**Приведённый текст:**
★ ★ ★ ★ ★
Живым явлением русской прозы «Дон Кишоту» Жуковского позволила стать та «переакцентуация» (М.М. Бахтин), которой роман Сервантеса был подвергнут в версии Флориана и которая применительно ко вкусам русских писателей, потребностям русской литературы и особенностям русского языка была еще усилена Жуковским. Каждая эпоха имела свою концепцию «Дон Кихота», иногда это находило подтверждение в переводах или переводе, который способствовал ее углублению. Мировая литература знает версии «Дон Кихота», соответствующие точке зрения на роман Сервантеса просветителей, сентименталистов, романтиков, реалистов. В России не было перевода, отвечавшего интерпретациям романтиков (подобного версии Л. Тика), и это, по-видимому, отразилось на развитии русской романтической прозы. В эпоху реализма переводы К.П. Масальского и В.А. Карелина свою миссию в целом выполнили, хотя они и не идут ни в какое сравнение с возникшими в то же время интерпретациями Белинского, Тургенева и Достоевского и с творческим освоением русскими писателями, особенно Гоголем, Тургеневым, Достоевским и Лесковым, сервантесовского романа. И в этом смысле талантливый перевод Жуковского, полностью отвечавший насущным потребностям эпохи, заложивший основы и нового понимания романа в России, и способов воссоздания его на русской почве, выгодно отличается и от предшествующих ему, и от современных и последующих русских версий.

 

«Мы, русские, не имеем хорошего перевода “Дон Кихота”…»

Когда в 1831 году вышел в свет новый перевод «Дон Кихота» Сервантеса на русский язык, осуществленный С.С де Шаплетом на основе той же версии Флориана, которой ранее воспользовался Жуковский, он был встречен с нескрываемым раздражением прежде всего потому, что современники Пушкина «пожелали видеть Данте, Шекспира и Сервантеса в их собственном виде, в их народной одежде». Пришла пора переводить с испанского.
★ ★ ★ ★ ★
**Задание 1:** В каком году, согласно тексту о переводах «Дон Кихота», вышел перевод С.С. де Шаплета?
**Задание 2:** Продублируйте отрывок из текста о переводах «Дон Кихота», начав со слов «Когда в 1831» и закончив словами «переводить с испанского.».
Строки взяты из другого источника.

(Расшифровка страниц)
★ ★ ★ ★ ★
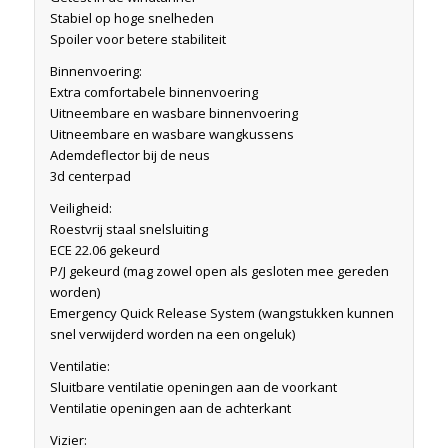
Stabiel op hoge snelheden
Spoiler voor betere stabiliteit
Binnenvoering:
Extra comfortabele binnenvoering
Uitneembare en wasbare binnenvoering
Uitneembare en wasbare wangkussens
Ademdeflector bij de neus
3d centerpad
Veiligheid:
Roestvrij staal snelsluiting
ECE 22.06 gekeurd
P/J gekeurd (mag zowel open als gesloten mee gereden
worden)
Emergency Quick Release System (wangstukken kunnen
snel verwijderd worden na een ongeluk)
Ventilatie:
Sluitbare ventilatie openingen aan de voorkant
Ventilatie openingen aan de achterkant
Vizier:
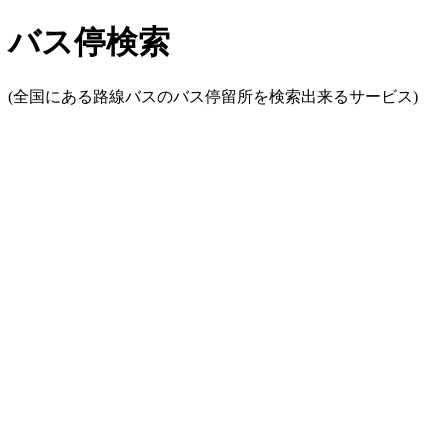
バス停検索
(全国にある路線バスのバス停留所を検索出来るサービス)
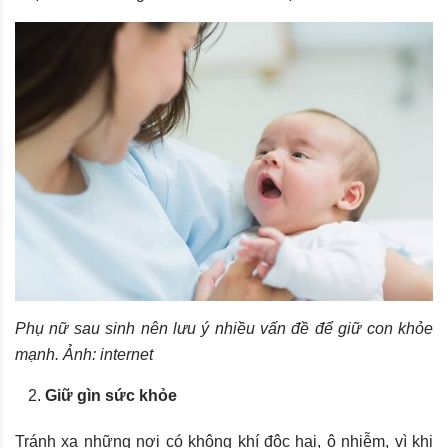
Phụ nữ sau sinh nên lưu ý nhiều vấn đề để giữ con khỏe
mạnh. Ảnh: internet
Giữ gìn sức khỏe
Tránh xa những nơi có không khí độc hại, ô nhiễm, vì khi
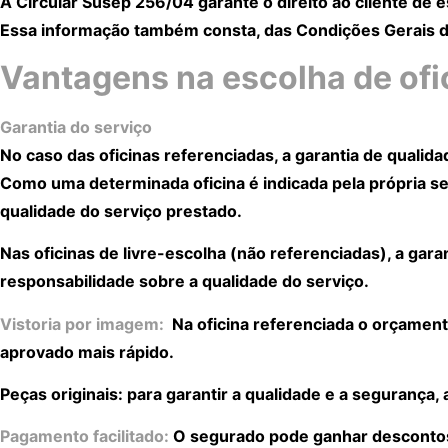
A Circular Susep 256/04 garante o direito ao cliente de e
Essa informação também consta, das Condições Gerais da
Vantagens na escolha de ofi
Garantia do serviço
No caso das oficinas referenciadas, a garantia de qualid
Como uma determinada oficina é indicada pela própria
qualidade do serviço prestado.
Nas oficinas de livre-escolha (não referenciadas), a gar
responsabilidade sobre a qualidade do serviço.
Vistoria por imagem:
Na oficina referenciada o orçament
aprovado mais rápido.
Peças originais: para garantir a qualidade e a segurança
Pagamento facilitado:
O segurado pode ganhar descontos n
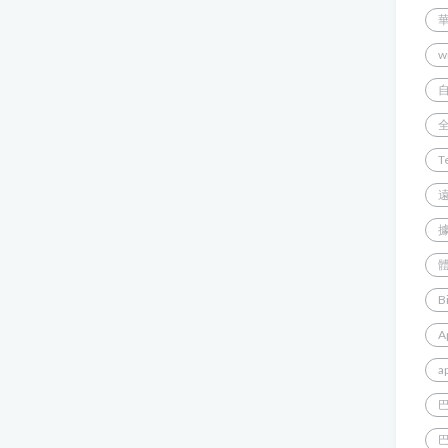
w
T
B
A
a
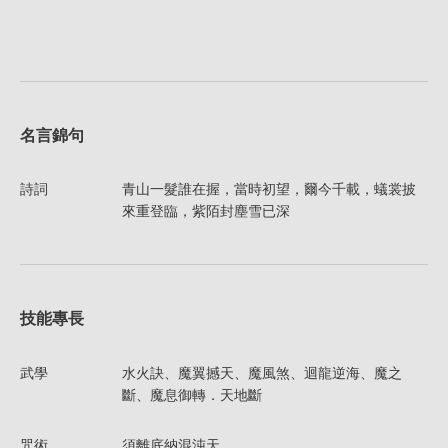
名言錦句
詩詞
青山一髮誰在握，當時初望，爾今千載，蟻裳披
來重登臨，紫陌封塵雪已深
技能專長
武學
水火訣、魔翼撼天、魔風煞、迴龍逆海、魔之
斷、魔息御轉．天地斷
咒術
須離底納混沌天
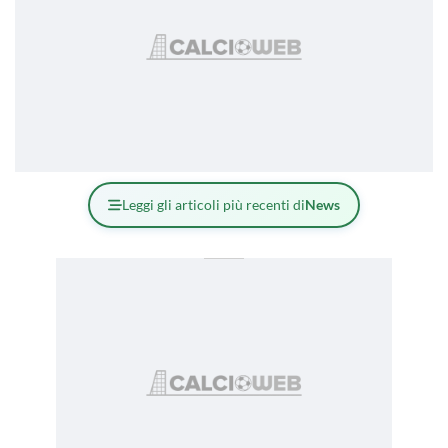
Leggi gli articoli più recenti di
News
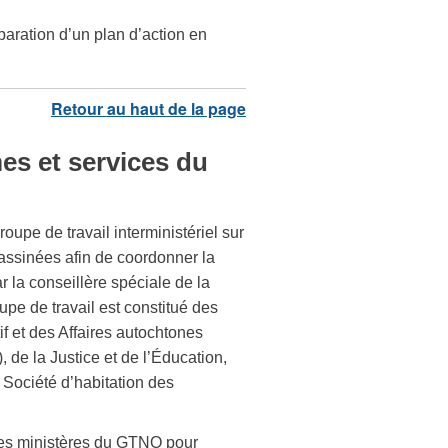
éparation d’un plan d’action en
s et services du
upe de travail interministériel sur
sassinées afin de coordonner la
 la conseillère spéciale de la
upe de travail est constitué des
f et des Affaires autochtones
de la Justice et de l’Éducation,
 Société d’habitation des
 les ministères du GTNO pour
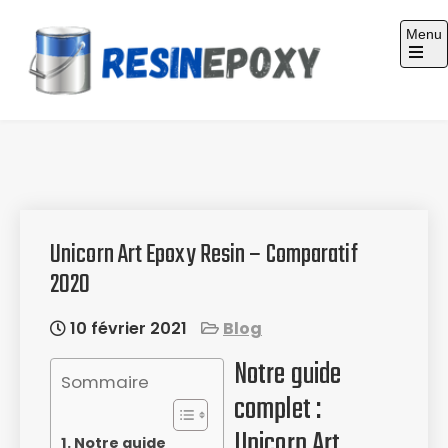
Skip
Menu
to
content
Guide d'achat : Résine époxy
Unicorn Art Epoxy Resin – Comparatif
2020
10 février 2021
Blog
Notre guide
Sommaire
complet :
Unicorn Art
Notre guide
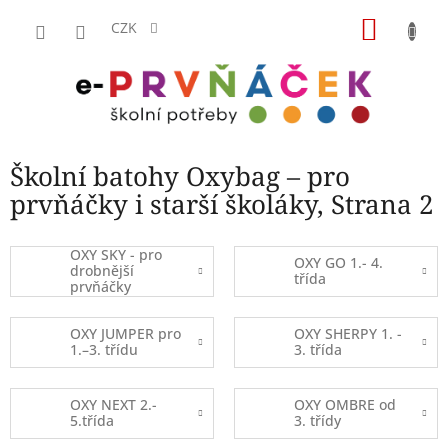
Přejít
NÁKU
na
CZK
obsah
KOŠÍK
Školní batohy Oxybag – pro
prvňáčky i starší školáky
, Strana 2
OXY SKY - pro
OXY GO 1.- 4.
drobnější
třída
prvňáčky
OXY JUMPER pro
OXY SHERPY 1. -
1.–3. třídu
3. třída
OXY NEXT 2.-
OXY OMBRE od
5.třída
3. třídy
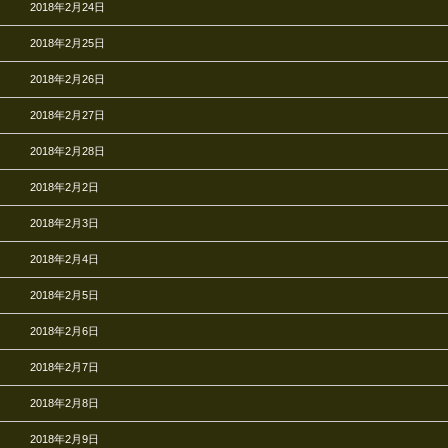
2018年2月24日
2018年2月25日
2018年2月26日
2018年2月27日
2018年2月28日
2018年2月2日
2018年2月3日
2018年2月4日
2018年2月5日
2018年2月6日
2018年2月7日
2018年2月8日
2018年2月9日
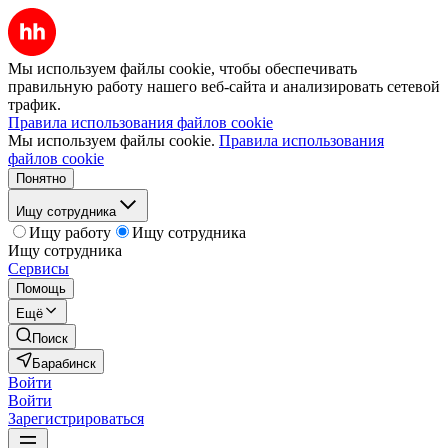
Мы используем файлы cookie, чтобы обеспечивать
правильную работу нашего веб-сайта и анализировать сетевой
трафик.
Правила использования файлов cookie
Мы используем файлы cookie.
Правила использования
файлов cookie
Понятно
Ищу сотрудника
Ищу работу
Ищу сотрудника
Ищу сотрудника
Сервисы
Помощь
Ещё
Поиск
Барабинск
Войти
Войти
Зарегистрироваться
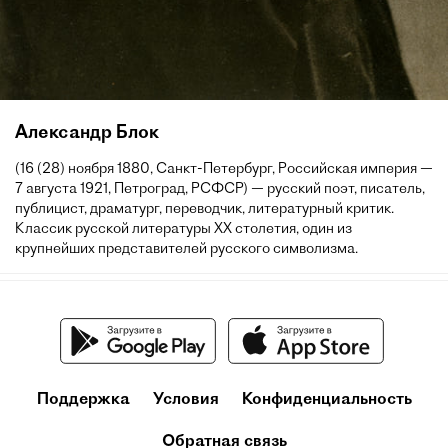
Александр Блок
(16 (28) ноября 1880, Санкт-Петербург, Российская империя —
7 августа 1921, Петроград, РСФСР) — русский поэт, писатель,
публицист, драматург, переводчик, литературный критик.
Классик русской литературы XX столетия, один из
крупнейших представителей русского символизма.
Поддержка
Условия
Конфиденциальность
Обратная связь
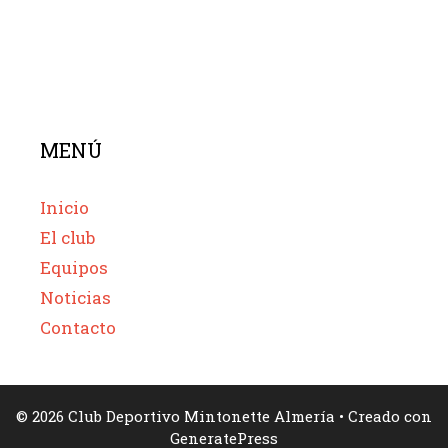
MENÚ
Inicio
El club
Equipos
Noticias
Contacto
© 2026 Club Deportivo Mintonette Almería
• Creado con
GeneratePress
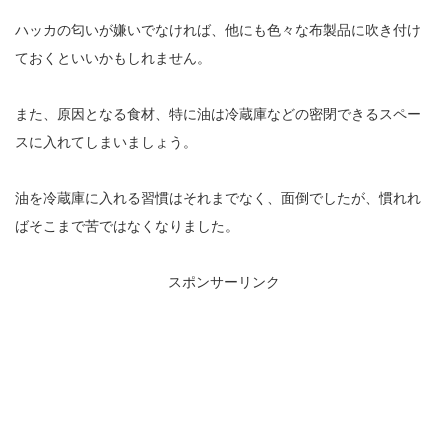
ハッカの匂いが嫌いでなければ、他にも色々な布製品に吹き付け
ておくといいかもしれません。
また、原因となる食材、特に油は冷蔵庫などの密閉できるスペー
スに入れてしまいましょう。
油を冷蔵庫に入れる習慣はそれまでなく、面倒でしたが、慣れれ
ばそこまで苦ではなくなりました。
スポンサーリンク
★ ★ ★ ★ ★
**Ответ 1:** В 1831 году.

**Ответ 2:**
Когда в 1831 году вышел в свет новый перевод «Дон Кихота» Сервантеса на русский язык, осуществленный С.С де Шаплетом на основе той же версии Флориана, которой ранее воспользовался Жуковский, он был встречен с нескрываемым раздражением прежде всего потому, что современники Пушкина «пожелали видеть Данте, Шекспира и Сервантеса в их собственном виде, в их народной одежде». Пришла пора переводить с испанского.